* Vorliegender Text:

Ok dann gehen wir das mal langsam durch:
f sei definiert in [a,b]. Wenn x in (a,b) ist, dann kann man ganz normal definieren: f ist in x differenzierbar genau dann wenn
lim_h->0 (f(x+h) - f(x))/h existiert (also der beidseitige Grenzwert dieses differenzenquotienten.
Kurze Notationserklärung, falls du die nicht kennst: lim_h->0+ bedeutet h strebt von rechts gegen null und lim_h->0- bedeutet h strebt von links gegen 0.
Wenn jetzt x = a, dann würde man da nur die rechtsseitige Differenzierbarkeit fordern, das heißt
dass lim_h->0+ (f(a+h) - f(a))/h existiert. Entsprechend in b nur die linksseitige, also dass lim_h->0+ (f(b+h) - f(b))/h existiert.

Man kann natürlich auch von einseitiger Differenzierbarkeit im inneren sprechen, zum Beispiel f(x) = |x| ist in x = 0 sowohl links als auch rechtsseitig diffbar, aber nicht richtig differenzierbar, da die einseitigen Ableitungen nicht übereinstimmen.

Differenzierbarkeit in (a,b) ist nicht gleichbedeutend mit differenzierbarkeit in [a,b], wie man am Beispiel f(x) = sqrt(x) sehen kann. Die ist zwar stetig in 0, differenzierbar in x > 0, aber nicht in x = 0. Die Ableitung ist allerdings in der Nähe von 0 unbeschränkt. Es gibt aber auch Beispiele, wo die Ableitung in der Nähe vom Randpunkt beschränkt bleibt, mir fällt nur gerade keins ein, wird später nachgereicht.

Es gibt auch Beispiele, dass eine Funktion auf [a,b] differenzierbar ist, die Ableitung aber unstetig ist.

Etwa f(x) = x^2 * cos(1/x) für x > 0 und f(0) = 0. Dann ist f'(x) = 2x * cos(1/x) + sin(1/x) für x > 0. In x=0 muss man es dann per Hand mit dem Differenzenquotienten ausrechnen. (f(0+h)-f(0))/h = h * cos(1/h) und das strebt gegen 0, also ist f in 0 diffbar und f'(0) = 0.

(Daten zu Körper- oder Handschlüsselpunkten)
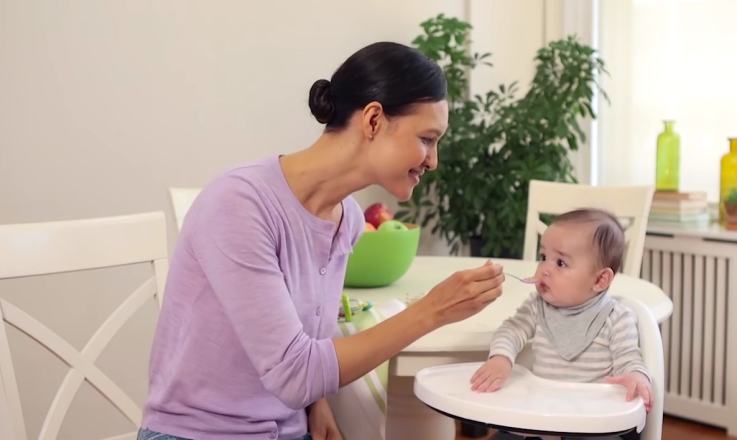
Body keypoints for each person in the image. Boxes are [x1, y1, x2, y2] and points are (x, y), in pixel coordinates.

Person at [137, 41, 505, 440]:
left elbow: (303, 343)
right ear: (373, 120)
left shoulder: (346, 218)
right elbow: (295, 373)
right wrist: (432, 310)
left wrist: (317, 402)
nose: (433, 161)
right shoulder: (239, 203)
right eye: (427, 139)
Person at [470, 208, 652, 440]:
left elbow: (629, 358)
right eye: (543, 257)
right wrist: (501, 358)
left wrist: (635, 376)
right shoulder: (536, 306)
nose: (544, 269)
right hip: (544, 418)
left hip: (592, 425)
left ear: (600, 279)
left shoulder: (616, 317)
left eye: (561, 263)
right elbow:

* Aufgaben:
**1)** Aus welchem Grund ist f(x) = |x| laut dem Text über Differenzierbarkeit in x = 0 nicht differenzierbar?
**2)** Setzen Sie den Text über Differenzierbarkeit im selben Stil nach seinem letzten Satz fort.
Die Daten sind eigenständiges Material und gehören nicht zum Text über Differenzierbarkeit.

* Gelöste Aufgaben:
**1)** Weil die einseitigen Ableitungen dort nicht übereinstimmen.

**2)**
Jetzt ist also f überall differenzierbar auf [0, infty). In x = 0 ist die Ableitung aber unstetig, obwohl sie in der Nähe beschränkt ist.
Denn schauen wir uns die nochmal an: f'(x) = 2x * cos(1/x) + sin(1/x) für x > 0. Wenn jetzt x gegen 0 strebt, konvergiert der erste Term
2x * cos(1/x) gegen 0. Der zweite Term sin(1/x) hat aber keinen Grenzwert, wie ich bereits erwähnt habe. Daher existiert lim_x->0+ f'(x) nicht.
Also ist f'(x) in x = 0 unstetig.

Fun fact an der Stelle: Ableitungen haben immer die Zwischenwerteigenschaft (im Sinne vom Zwischenwertsatz), auch wenn sie nicht stetig sind.
Daher kann zum Beispiel die Heaviside-Funktion keine Stammfunktion haben, dann die hat nur die Werte 0 und 1, aber nicht die dazwischen.
Also kann die nicht Ableitung einer Funktion sein. Das ganze ist der Zwischenwertsatz von Darboux.

Zu dem was du in Klammern geschrieben hast: Erstmal sollte dir klar sein, dass
lim_(h->0, h>0) (f(a+h)-f(a))/h =: f'(a+) falsch ist, jedenfall der Definitionsdoppelpunkt.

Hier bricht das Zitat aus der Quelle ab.